> [WORK REQUEST] Only the lines below, from the one with "[00:00.000]" through the one with "15: (558, 270, 0.73)", are to be written out, exactly.

___ GIVEN DATA ___

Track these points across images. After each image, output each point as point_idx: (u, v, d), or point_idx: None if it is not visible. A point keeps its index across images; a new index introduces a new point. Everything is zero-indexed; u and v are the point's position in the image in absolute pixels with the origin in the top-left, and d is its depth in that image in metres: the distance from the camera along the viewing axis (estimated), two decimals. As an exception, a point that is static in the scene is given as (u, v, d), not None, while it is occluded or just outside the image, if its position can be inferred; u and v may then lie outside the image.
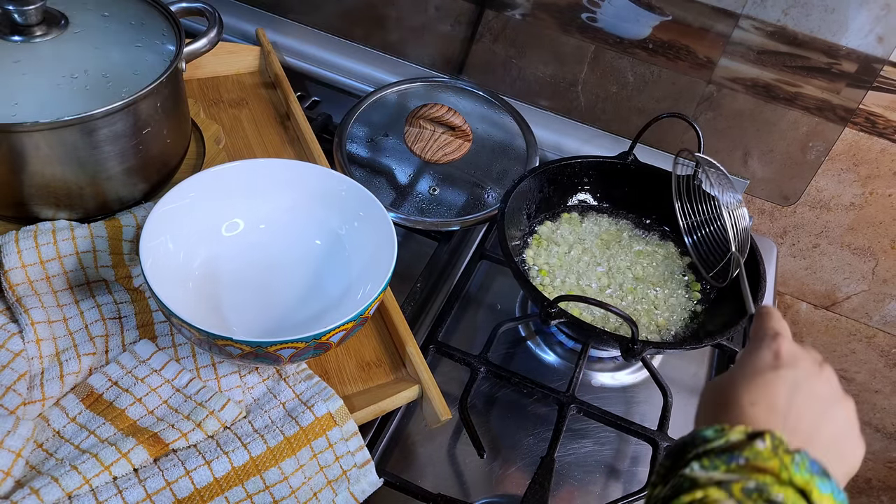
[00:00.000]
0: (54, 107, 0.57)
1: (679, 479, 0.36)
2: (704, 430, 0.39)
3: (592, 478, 0.62)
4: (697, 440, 0.38)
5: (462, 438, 0.63)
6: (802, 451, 0.37)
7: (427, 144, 0.84)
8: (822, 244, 0.97)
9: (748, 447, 0.36)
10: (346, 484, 0.53)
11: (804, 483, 0.35)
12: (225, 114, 0.83)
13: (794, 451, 0.36)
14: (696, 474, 0.36)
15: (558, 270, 0.73)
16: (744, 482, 0.34)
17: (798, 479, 0.35)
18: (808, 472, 0.36)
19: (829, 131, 0.83)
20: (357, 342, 0.63)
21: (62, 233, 0.61)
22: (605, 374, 0.71)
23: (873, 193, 0.89)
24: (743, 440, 0.37)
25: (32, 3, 0.59)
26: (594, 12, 0.85)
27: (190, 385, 0.55)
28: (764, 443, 0.37)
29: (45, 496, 0.46)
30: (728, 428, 0.38)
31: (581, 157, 0.79)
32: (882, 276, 0.96)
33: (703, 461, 0.36)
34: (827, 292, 1.01)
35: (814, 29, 0.77)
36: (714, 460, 0.36)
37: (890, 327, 1.01)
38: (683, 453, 0.38)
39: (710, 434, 0.38)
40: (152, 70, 0.62)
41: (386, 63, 0.98)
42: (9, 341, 0.55)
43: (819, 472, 0.36)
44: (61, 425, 0.52)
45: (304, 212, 0.65)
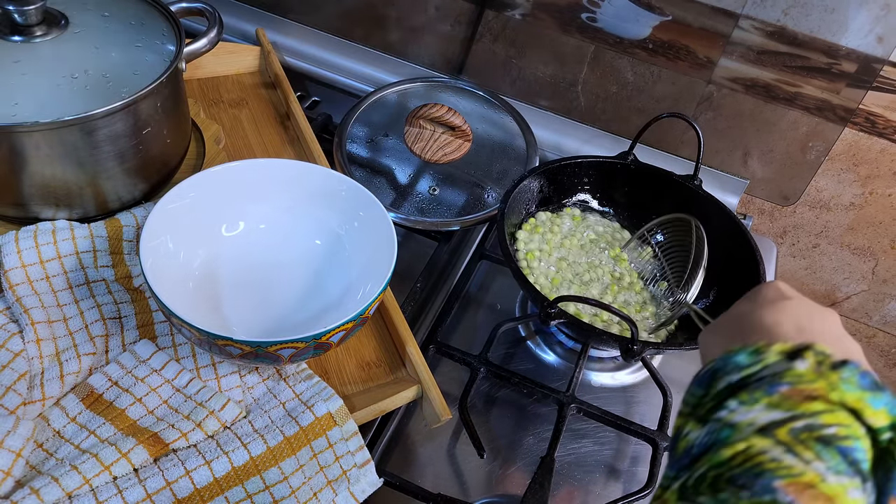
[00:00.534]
0: (54, 107, 0.57)
1: (715, 424, 0.32)
2: (736, 354, 0.34)
3: (592, 478, 0.62)
4: (729, 367, 0.34)
5: (462, 438, 0.63)
6: (850, 362, 0.33)
7: (427, 144, 0.84)
8: (822, 244, 0.97)
9: (788, 370, 0.32)
10: (346, 484, 0.53)
11: (855, 401, 0.32)
12: (225, 114, 0.83)
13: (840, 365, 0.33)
14: (735, 419, 0.31)
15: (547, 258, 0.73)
16: (790, 423, 0.30)
17: (849, 398, 0.32)
18: (859, 388, 0.32)
19: (828, 131, 0.83)
20: (357, 342, 0.63)
21: (62, 233, 0.61)
22: (604, 374, 0.71)
23: (873, 193, 0.89)
24: (781, 361, 0.33)
25: (32, 3, 0.59)
26: (594, 12, 0.85)
27: (190, 385, 0.55)
28: (805, 362, 0.33)
29: (46, 496, 0.46)
30: (764, 347, 0.34)
31: (581, 157, 0.79)
32: (882, 276, 0.96)
33: (741, 395, 0.32)
34: (827, 292, 1.02)
35: (814, 29, 0.77)
36: (753, 393, 0.32)
37: (889, 327, 1.01)
38: (714, 381, 0.34)
39: (744, 359, 0.34)
40: (152, 70, 0.62)
41: (386, 63, 0.98)
42: (9, 341, 0.55)
43: (870, 385, 0.32)
44: (61, 425, 0.52)
45: (304, 212, 0.65)
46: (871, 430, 0.32)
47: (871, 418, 0.32)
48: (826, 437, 0.30)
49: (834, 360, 0.33)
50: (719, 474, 0.30)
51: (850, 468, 0.30)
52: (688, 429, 0.34)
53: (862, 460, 0.30)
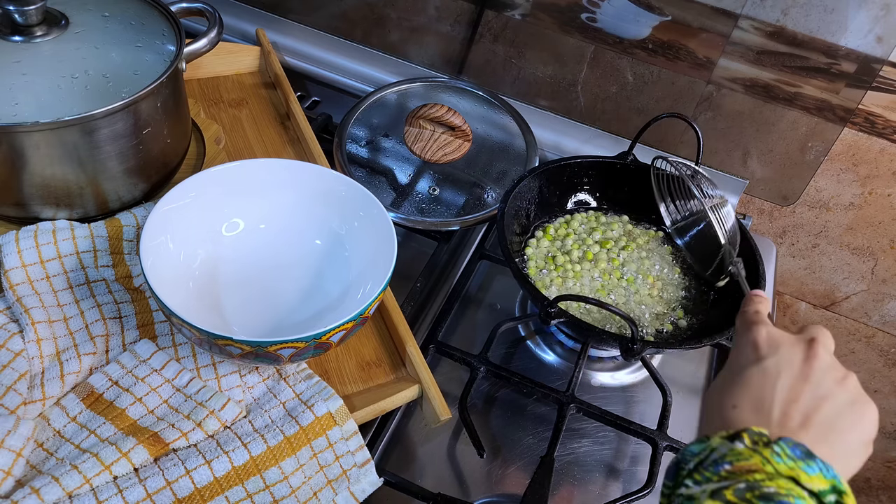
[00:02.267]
0: (55, 107, 0.57)
1: (679, 499, 0.37)
2: (691, 446, 0.39)
3: (592, 477, 0.62)
4: (687, 456, 0.39)
5: (462, 438, 0.63)
6: (783, 438, 0.37)
7: (427, 144, 0.84)
8: (822, 244, 0.97)
9: (730, 451, 0.37)
10: (346, 483, 0.54)
11: (789, 471, 0.36)
12: (225, 114, 0.83)
13: (773, 442, 0.37)
14: (692, 491, 0.36)
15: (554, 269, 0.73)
16: (734, 485, 0.35)
17: (783, 468, 0.36)
18: (791, 460, 0.36)
19: (828, 131, 0.83)
20: (357, 342, 0.64)
21: (62, 232, 0.61)
22: (604, 374, 0.71)
23: (872, 193, 0.89)
24: (723, 444, 0.38)
25: (33, 4, 0.59)
26: (594, 12, 0.85)
27: (190, 385, 0.55)
28: (742, 442, 0.37)
29: (46, 495, 0.46)
30: (711, 436, 0.39)
31: (581, 157, 0.79)
32: (881, 275, 0.96)
33: (695, 476, 0.37)
34: (826, 292, 1.02)
35: (813, 29, 0.77)
36: (704, 473, 0.37)
37: (889, 327, 1.01)
38: (678, 471, 0.39)
39: (696, 448, 0.39)
40: (152, 70, 0.62)
41: (386, 63, 0.98)
42: (9, 341, 0.55)
43: (802, 455, 0.36)
44: (62, 425, 0.52)
45: (304, 212, 0.65)
46: (813, 494, 0.35)
47: (809, 483, 0.35)
48: (767, 495, 0.34)
49: (768, 438, 0.37)
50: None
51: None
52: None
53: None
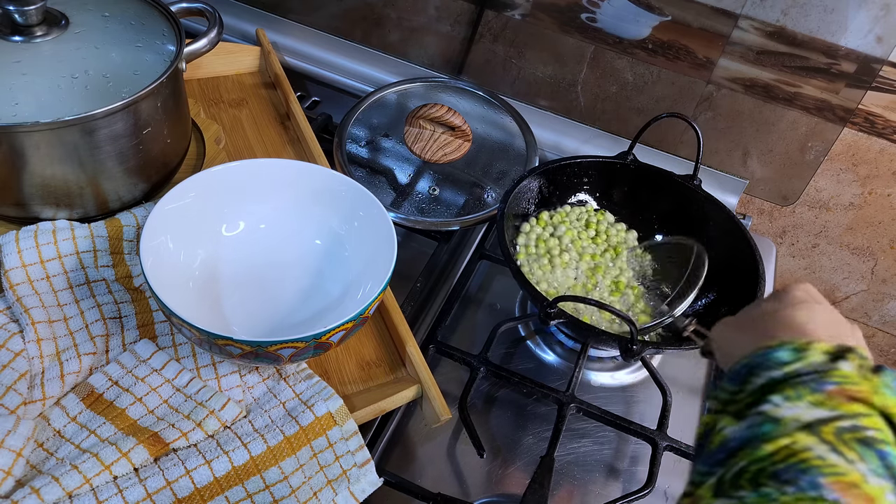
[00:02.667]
0: (55, 107, 0.57)
1: (757, 417, 0.31)
2: (776, 350, 0.34)
3: (592, 477, 0.63)
4: (770, 362, 0.33)
5: (462, 438, 0.63)
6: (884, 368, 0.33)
7: (427, 144, 0.84)
8: (822, 244, 0.97)
9: (834, 370, 0.32)
10: (346, 483, 0.54)
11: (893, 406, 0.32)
12: (225, 114, 0.84)
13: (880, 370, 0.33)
14: (780, 413, 0.31)
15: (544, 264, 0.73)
16: (835, 422, 0.30)
17: (890, 402, 0.32)
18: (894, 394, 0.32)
19: (828, 131, 0.83)
20: (357, 342, 0.64)
21: (62, 232, 0.61)
22: (604, 374, 0.71)
23: (872, 193, 0.89)
24: (826, 361, 0.33)
25: (33, 4, 0.59)
26: (594, 12, 0.85)
27: (190, 384, 0.55)
28: (850, 364, 0.33)
29: (46, 495, 0.46)
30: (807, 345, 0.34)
31: (581, 157, 0.79)
32: (881, 275, 0.96)
33: (786, 390, 0.32)
34: (826, 292, 1.02)
35: (813, 29, 0.77)
36: (798, 389, 0.32)
37: (889, 327, 1.02)
38: (751, 376, 0.34)
39: (787, 356, 0.33)
40: (152, 70, 0.62)
41: (386, 63, 0.98)
42: (9, 341, 0.55)
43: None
44: (62, 425, 0.52)
45: (304, 212, 0.65)
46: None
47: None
48: (867, 440, 0.30)
49: (872, 364, 0.34)
50: (761, 468, 0.30)
51: (887, 472, 0.30)
52: (722, 423, 0.33)
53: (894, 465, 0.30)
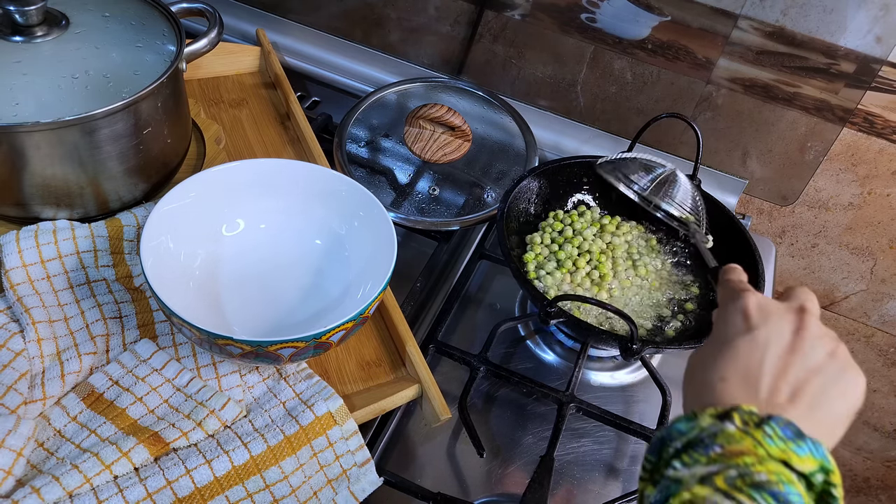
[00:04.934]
0: (55, 107, 0.57)
1: (665, 481, 0.36)
2: (678, 423, 0.38)
3: (592, 477, 0.63)
4: (673, 434, 0.37)
5: (462, 437, 0.64)
6: (773, 418, 0.36)
7: (427, 144, 0.84)
8: (821, 244, 0.97)
9: (720, 432, 0.36)
10: (346, 483, 0.54)
11: (781, 454, 0.35)
12: (225, 114, 0.84)
13: (763, 422, 0.36)
14: (680, 474, 0.35)
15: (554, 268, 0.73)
16: (725, 472, 0.34)
17: (774, 451, 0.35)
18: (782, 441, 0.35)
19: (827, 131, 0.83)
20: (357, 342, 0.64)
21: (63, 232, 0.61)
22: (604, 374, 0.71)
23: (872, 193, 0.89)
24: (713, 424, 0.36)
25: (33, 4, 0.59)
26: (593, 13, 0.85)
27: (190, 384, 0.55)
28: (733, 423, 0.36)
29: (46, 495, 0.46)
30: (699, 412, 0.37)
31: (580, 157, 0.79)
32: (880, 275, 0.97)
33: (684, 458, 0.36)
34: (825, 292, 1.02)
35: (812, 29, 0.77)
36: (692, 454, 0.36)
37: (888, 326, 1.02)
38: (663, 448, 0.37)
39: (684, 427, 0.37)
40: (153, 70, 0.62)
41: (386, 63, 0.98)
42: (10, 340, 0.55)
43: (792, 436, 0.35)
44: (62, 424, 0.52)
45: (304, 212, 0.65)
46: (802, 476, 0.35)
47: (799, 465, 0.35)
48: (758, 483, 0.33)
49: (759, 417, 0.36)
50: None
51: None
52: (648, 492, 0.37)
53: (796, 502, 0.33)
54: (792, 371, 0.39)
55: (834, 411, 0.39)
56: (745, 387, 0.39)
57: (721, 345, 0.42)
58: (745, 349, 0.41)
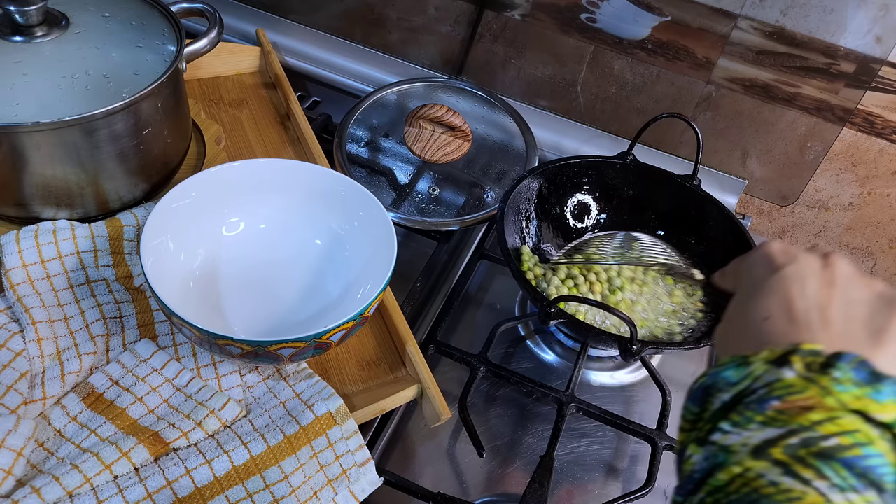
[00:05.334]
0: (55, 107, 0.57)
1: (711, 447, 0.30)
2: (725, 369, 0.32)
3: (592, 476, 0.63)
4: (720, 384, 0.32)
5: (461, 437, 0.64)
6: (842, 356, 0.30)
7: (427, 144, 0.84)
8: (821, 244, 0.97)
9: (777, 381, 0.30)
10: (346, 483, 0.54)
11: (856, 401, 0.29)
12: (225, 114, 0.84)
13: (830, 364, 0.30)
14: (730, 440, 0.29)
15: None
16: (784, 440, 0.28)
17: (848, 398, 0.29)
18: (855, 385, 0.29)
19: (827, 131, 0.83)
20: (357, 341, 0.64)
21: (63, 232, 0.61)
22: (604, 374, 0.71)
23: (871, 193, 0.89)
24: (769, 371, 0.31)
25: (33, 4, 0.59)
26: (593, 13, 0.85)
27: (190, 384, 0.55)
28: (793, 370, 0.30)
29: (46, 495, 0.46)
30: (750, 358, 0.31)
31: (580, 157, 0.79)
32: (880, 275, 0.97)
33: (733, 416, 0.30)
34: (825, 292, 1.02)
35: (812, 29, 0.77)
36: (745, 412, 0.30)
37: (888, 327, 1.01)
38: (708, 399, 0.32)
39: (733, 375, 0.31)
40: (153, 70, 0.62)
41: (386, 63, 0.98)
42: (10, 340, 0.55)
43: (867, 378, 0.29)
44: (62, 424, 0.52)
45: (304, 212, 0.65)
46: (885, 426, 0.29)
47: (879, 414, 0.29)
48: (826, 451, 0.27)
49: (824, 357, 0.31)
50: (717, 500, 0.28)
51: (860, 481, 0.27)
52: (690, 451, 0.32)
53: (876, 466, 0.27)
54: (835, 302, 0.34)
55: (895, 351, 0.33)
56: (792, 322, 0.34)
57: (753, 289, 0.37)
58: (780, 285, 0.36)
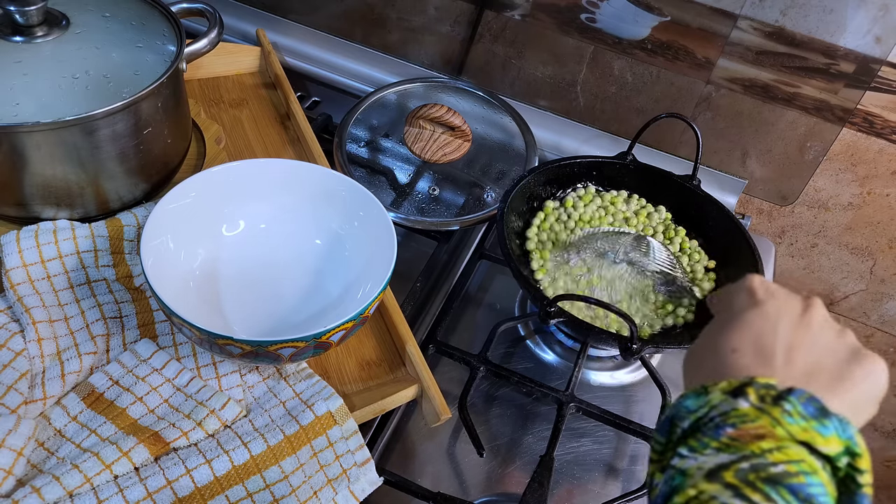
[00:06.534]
0: (55, 107, 0.57)
1: (671, 471, 0.32)
2: (687, 399, 0.34)
3: (591, 476, 0.63)
4: (682, 413, 0.33)
5: (461, 437, 0.64)
6: (793, 392, 0.32)
7: (427, 144, 0.84)
8: (821, 244, 0.97)
9: (733, 411, 0.32)
10: (346, 482, 0.54)
11: (803, 433, 0.31)
12: (225, 114, 0.84)
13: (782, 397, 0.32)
14: (686, 464, 0.31)
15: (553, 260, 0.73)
16: (736, 464, 0.30)
17: (796, 430, 0.31)
18: (803, 419, 0.31)
19: (827, 131, 0.83)
20: (357, 341, 0.64)
21: (63, 232, 0.61)
22: (603, 373, 0.71)
23: (871, 193, 0.90)
24: (725, 401, 0.32)
25: (34, 4, 0.59)
26: (593, 13, 0.85)
27: (191, 384, 0.55)
28: (747, 400, 0.32)
29: (47, 495, 0.46)
30: (710, 387, 0.33)
31: (580, 157, 0.79)
32: (880, 275, 0.97)
33: (691, 441, 0.32)
34: (825, 292, 1.02)
35: (812, 29, 0.77)
36: (701, 438, 0.31)
37: (888, 326, 1.02)
38: (672, 428, 0.34)
39: (692, 404, 0.33)
40: (153, 70, 0.62)
41: (386, 63, 0.98)
42: (10, 340, 0.55)
43: (815, 413, 0.31)
44: (62, 424, 0.52)
45: (304, 212, 0.65)
46: (827, 459, 0.31)
47: (824, 447, 0.31)
48: (774, 477, 0.29)
49: (777, 391, 0.32)
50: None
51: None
52: (656, 479, 0.33)
53: (818, 494, 0.29)
54: (804, 346, 0.36)
55: (857, 392, 0.35)
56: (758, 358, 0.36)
57: (728, 320, 0.39)
58: (755, 320, 0.38)
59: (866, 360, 0.36)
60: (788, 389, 0.32)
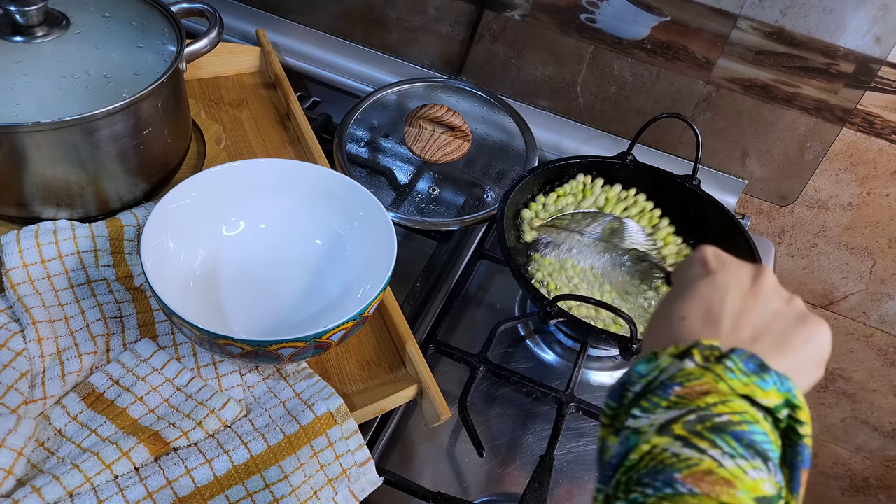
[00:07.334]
0: (55, 107, 0.57)
1: (625, 432, 0.34)
2: (638, 366, 0.36)
3: (591, 476, 0.63)
4: (634, 377, 0.35)
5: (461, 437, 0.64)
6: (735, 351, 0.34)
7: (427, 144, 0.85)
8: (820, 244, 0.97)
9: (679, 371, 0.34)
10: (346, 482, 0.54)
11: (744, 387, 0.33)
12: (225, 114, 0.84)
13: (725, 356, 0.34)
14: (639, 423, 0.33)
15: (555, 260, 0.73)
16: (684, 417, 0.32)
17: (737, 384, 0.33)
18: (744, 375, 0.34)
19: (826, 131, 0.84)
20: (357, 341, 0.64)
21: (63, 232, 0.61)
22: (603, 373, 0.71)
23: (871, 193, 0.90)
24: (673, 364, 0.35)
25: (34, 4, 0.59)
26: (593, 13, 0.85)
27: (191, 384, 0.56)
28: (692, 360, 0.34)
29: (47, 494, 0.46)
30: (660, 353, 0.36)
31: (580, 157, 0.79)
32: (879, 275, 0.97)
33: (643, 403, 0.34)
34: (825, 292, 1.02)
35: (812, 29, 0.77)
36: (652, 398, 0.34)
37: (888, 326, 1.02)
38: (624, 393, 0.36)
39: (643, 369, 0.35)
40: (153, 70, 0.62)
41: (386, 63, 0.98)
42: (10, 340, 0.55)
43: (755, 368, 0.34)
44: (62, 424, 0.52)
45: (304, 212, 0.65)
46: (768, 411, 0.33)
47: (763, 399, 0.33)
48: (718, 426, 0.31)
49: (721, 351, 0.35)
50: (629, 478, 0.31)
51: (748, 450, 0.31)
52: (609, 442, 0.35)
53: (761, 441, 0.32)
54: (753, 313, 0.38)
55: (799, 354, 0.37)
56: (705, 325, 0.38)
57: (681, 288, 0.41)
58: (705, 289, 0.39)
59: (810, 324, 0.38)
60: (731, 349, 0.35)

___

> [SOLUTION]
[00:00.000]
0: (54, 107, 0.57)
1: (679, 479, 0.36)
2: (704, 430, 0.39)
3: (592, 478, 0.62)
4: (697, 440, 0.38)
5: (462, 438, 0.63)
6: (802, 451, 0.37)
7: (427, 144, 0.84)
8: (822, 244, 0.97)
9: (748, 447, 0.36)
10: (346, 484, 0.53)
11: (804, 483, 0.35)
12: (225, 114, 0.83)
13: (794, 451, 0.36)
14: (696, 474, 0.36)
15: (558, 270, 0.73)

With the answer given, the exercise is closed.